Except some say that it didn’t.

If you smell social media here, you would be correct, and that being the case you never know whether this is a heartfelt belief, or just a  chance to be provocative in the name of clicks.

The naysayers contend, basically, that since there was no video and since it didn’t happen in a major metropolitan area, the whole story was cooked up as a publicity stunt to draw interest to the fledgling sports league.

Never mind that there is audio tape of the radio announcer shouting his head off when the 100th point was  scored, or that fans to this day remember storming the court, or that a little kid slipped into the melee and filched the basketball, running from the arena with the cops unsuccessfully giving chase.

Perhaps this same band of conspiracy theorists have doubts about George Washington crossing the Delaware, since there’s no video of that, either. But the paradox is that a generation that became accustomed to everything — from police arrests to Little League games — being verifiable by video evidence, is about to be supplanted by a generation for which video is proof of nothing.

The amped-up marketing age of the 1970s resurrected Edgar Allan Poe’s bromide, “Believe nothing you hear, and only one half that you see.” Fittingly, perhaps, the character who spoke these words was a psychiatrist in a mental hospital.

What used to be figurative is today literal. Video generated by artificial intelligence is distinguishable from reality only by close, expert inspection. For video, “AI-ed” may become a verb, much the way “Photoshopped” came to represent a still photograph that had been manipulated.

Video will no longer be tantamount to proof. To bring it full circle, this will be a gold mine for the conspiracy theorists of tomorrow, who will be able to claim that, say, imagery of the Kansas City Chiefs winning the Super Bowl has been faked.

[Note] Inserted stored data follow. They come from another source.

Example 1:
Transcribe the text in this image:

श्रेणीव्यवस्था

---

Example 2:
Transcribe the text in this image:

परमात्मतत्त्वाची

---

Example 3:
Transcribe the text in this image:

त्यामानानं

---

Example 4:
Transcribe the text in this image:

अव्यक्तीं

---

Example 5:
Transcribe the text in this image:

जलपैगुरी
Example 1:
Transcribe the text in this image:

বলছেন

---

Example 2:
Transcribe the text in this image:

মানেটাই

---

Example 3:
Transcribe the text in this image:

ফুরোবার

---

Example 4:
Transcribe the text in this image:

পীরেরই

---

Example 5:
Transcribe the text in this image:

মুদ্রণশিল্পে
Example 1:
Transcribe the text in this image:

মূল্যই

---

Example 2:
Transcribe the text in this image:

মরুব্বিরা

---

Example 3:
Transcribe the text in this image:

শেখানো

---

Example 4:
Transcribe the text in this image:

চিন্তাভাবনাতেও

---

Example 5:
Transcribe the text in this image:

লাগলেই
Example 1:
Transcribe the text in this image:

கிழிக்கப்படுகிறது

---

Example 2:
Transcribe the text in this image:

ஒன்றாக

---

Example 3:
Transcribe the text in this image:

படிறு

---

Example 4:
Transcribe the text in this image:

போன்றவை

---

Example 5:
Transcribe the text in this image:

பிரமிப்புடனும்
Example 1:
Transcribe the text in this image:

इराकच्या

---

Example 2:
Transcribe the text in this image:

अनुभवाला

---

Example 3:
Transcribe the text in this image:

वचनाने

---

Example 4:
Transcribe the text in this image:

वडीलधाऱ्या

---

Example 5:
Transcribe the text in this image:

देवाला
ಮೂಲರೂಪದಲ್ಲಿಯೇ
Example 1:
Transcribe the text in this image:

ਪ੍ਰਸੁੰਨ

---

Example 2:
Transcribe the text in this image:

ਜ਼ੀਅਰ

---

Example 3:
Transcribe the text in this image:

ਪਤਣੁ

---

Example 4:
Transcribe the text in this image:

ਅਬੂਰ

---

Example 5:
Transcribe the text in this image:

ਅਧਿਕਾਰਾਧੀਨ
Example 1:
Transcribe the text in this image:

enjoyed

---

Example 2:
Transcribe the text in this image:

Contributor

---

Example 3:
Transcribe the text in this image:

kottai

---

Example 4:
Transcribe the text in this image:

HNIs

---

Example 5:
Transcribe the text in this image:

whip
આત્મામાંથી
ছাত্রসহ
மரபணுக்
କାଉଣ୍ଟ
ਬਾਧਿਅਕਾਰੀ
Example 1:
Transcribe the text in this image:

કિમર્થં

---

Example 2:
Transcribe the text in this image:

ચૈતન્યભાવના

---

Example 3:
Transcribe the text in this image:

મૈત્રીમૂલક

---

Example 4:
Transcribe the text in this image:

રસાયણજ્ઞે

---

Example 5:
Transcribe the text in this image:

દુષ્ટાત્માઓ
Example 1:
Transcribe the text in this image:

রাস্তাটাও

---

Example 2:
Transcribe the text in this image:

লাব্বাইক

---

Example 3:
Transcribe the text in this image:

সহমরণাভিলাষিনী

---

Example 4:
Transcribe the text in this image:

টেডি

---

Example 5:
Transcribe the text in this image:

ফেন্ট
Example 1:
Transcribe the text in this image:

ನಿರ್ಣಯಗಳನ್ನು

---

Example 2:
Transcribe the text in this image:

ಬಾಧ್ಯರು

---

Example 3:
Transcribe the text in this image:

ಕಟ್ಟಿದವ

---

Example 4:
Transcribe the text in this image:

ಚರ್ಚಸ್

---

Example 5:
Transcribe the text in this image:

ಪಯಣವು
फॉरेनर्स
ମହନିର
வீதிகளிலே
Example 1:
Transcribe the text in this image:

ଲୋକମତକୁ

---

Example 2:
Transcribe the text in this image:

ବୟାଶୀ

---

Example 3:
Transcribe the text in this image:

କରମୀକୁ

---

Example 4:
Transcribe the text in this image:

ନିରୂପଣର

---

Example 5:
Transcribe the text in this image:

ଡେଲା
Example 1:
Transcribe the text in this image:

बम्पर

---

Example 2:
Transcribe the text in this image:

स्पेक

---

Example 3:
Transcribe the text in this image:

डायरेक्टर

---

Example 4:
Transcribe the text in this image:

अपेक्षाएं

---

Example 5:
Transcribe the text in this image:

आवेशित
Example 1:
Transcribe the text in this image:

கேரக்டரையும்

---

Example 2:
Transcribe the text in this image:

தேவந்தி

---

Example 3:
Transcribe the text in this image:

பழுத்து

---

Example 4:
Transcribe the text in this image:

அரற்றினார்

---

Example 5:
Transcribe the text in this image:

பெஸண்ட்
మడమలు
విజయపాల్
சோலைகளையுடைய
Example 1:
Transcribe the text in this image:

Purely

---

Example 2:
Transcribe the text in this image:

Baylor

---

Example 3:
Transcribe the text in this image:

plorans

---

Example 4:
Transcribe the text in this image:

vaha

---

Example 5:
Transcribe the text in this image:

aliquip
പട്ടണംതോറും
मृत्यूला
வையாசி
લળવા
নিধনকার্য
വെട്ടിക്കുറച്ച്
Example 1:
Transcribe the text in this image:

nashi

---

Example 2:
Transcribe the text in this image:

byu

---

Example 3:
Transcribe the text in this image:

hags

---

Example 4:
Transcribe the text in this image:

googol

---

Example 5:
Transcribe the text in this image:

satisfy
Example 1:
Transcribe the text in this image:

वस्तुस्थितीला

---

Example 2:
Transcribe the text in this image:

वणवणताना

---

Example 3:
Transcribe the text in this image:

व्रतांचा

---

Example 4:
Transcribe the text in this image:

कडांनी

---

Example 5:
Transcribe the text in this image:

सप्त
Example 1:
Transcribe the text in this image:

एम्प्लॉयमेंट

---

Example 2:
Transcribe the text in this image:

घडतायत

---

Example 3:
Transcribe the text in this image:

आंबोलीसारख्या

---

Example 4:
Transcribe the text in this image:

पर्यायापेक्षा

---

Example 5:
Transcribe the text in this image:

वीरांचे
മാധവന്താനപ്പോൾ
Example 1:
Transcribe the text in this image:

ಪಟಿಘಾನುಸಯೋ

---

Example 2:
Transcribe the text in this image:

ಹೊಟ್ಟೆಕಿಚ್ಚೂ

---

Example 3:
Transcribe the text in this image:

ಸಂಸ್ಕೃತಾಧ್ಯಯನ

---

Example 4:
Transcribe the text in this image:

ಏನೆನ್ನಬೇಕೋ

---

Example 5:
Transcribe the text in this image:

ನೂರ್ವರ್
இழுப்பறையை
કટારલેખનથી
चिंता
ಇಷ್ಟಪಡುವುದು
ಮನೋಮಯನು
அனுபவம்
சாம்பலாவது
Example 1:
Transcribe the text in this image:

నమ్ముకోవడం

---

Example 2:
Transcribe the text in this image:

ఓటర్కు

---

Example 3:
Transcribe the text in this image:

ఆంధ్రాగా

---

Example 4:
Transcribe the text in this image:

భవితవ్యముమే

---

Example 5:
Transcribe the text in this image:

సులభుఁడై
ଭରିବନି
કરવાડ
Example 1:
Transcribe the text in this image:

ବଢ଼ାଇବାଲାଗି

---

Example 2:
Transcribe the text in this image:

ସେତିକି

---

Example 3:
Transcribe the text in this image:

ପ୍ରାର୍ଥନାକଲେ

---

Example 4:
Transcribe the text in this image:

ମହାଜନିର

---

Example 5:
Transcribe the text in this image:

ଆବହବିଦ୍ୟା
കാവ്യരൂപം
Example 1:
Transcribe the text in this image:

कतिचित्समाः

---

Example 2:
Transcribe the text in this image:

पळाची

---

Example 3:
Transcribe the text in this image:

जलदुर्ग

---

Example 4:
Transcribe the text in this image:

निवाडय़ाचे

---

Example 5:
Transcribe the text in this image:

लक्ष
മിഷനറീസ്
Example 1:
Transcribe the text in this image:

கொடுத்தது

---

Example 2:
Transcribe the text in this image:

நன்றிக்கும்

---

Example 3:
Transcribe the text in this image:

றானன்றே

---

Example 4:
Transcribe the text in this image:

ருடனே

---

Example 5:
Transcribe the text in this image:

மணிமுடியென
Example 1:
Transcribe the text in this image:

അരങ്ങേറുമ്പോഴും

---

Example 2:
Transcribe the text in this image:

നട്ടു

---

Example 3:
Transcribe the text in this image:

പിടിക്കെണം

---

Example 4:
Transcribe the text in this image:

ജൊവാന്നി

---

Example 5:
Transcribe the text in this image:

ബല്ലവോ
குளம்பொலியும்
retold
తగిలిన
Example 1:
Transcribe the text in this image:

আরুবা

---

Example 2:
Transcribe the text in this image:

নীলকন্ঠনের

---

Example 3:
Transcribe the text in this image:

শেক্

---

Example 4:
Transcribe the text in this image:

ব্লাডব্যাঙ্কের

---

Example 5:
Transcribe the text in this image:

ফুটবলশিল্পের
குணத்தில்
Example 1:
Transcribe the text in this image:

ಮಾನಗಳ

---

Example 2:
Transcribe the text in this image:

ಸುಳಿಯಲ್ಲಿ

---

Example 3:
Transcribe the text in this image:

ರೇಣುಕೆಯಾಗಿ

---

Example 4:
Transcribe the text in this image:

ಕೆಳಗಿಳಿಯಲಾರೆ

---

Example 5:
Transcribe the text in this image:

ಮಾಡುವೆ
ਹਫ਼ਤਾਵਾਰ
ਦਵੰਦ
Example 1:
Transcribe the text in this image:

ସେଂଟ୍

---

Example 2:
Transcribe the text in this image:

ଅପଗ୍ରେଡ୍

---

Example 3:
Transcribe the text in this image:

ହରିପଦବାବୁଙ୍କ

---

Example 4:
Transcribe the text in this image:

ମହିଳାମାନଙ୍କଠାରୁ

It might be for the best that there’s no video of Wilt’s hundred-point game — it was not artistic. “There was nothing exciting about the Knicks playing the Warriors in Hershey,” said Chamberlain’s teammate York Larese.

At halftime, Chamberlain had 41 points, and with nothing on the line, the Warriors coach said, “Let's get the ball to (Wilt). Let's see how many he can get.” From there, the game devolved into a contest to assist, or prevent, Wilt’s assault on triple digits.

When Chamberlain set the single-game scoring record with 80 points, instead  of applauding, the fans screamed for 100. “I thought, man, these people are tough,” Chamberlain said.

No, tough would be those who deny the achievement ever happened.

Tough or stupid, one of the two.

Tim Rowland is a Herald-Mail columnist.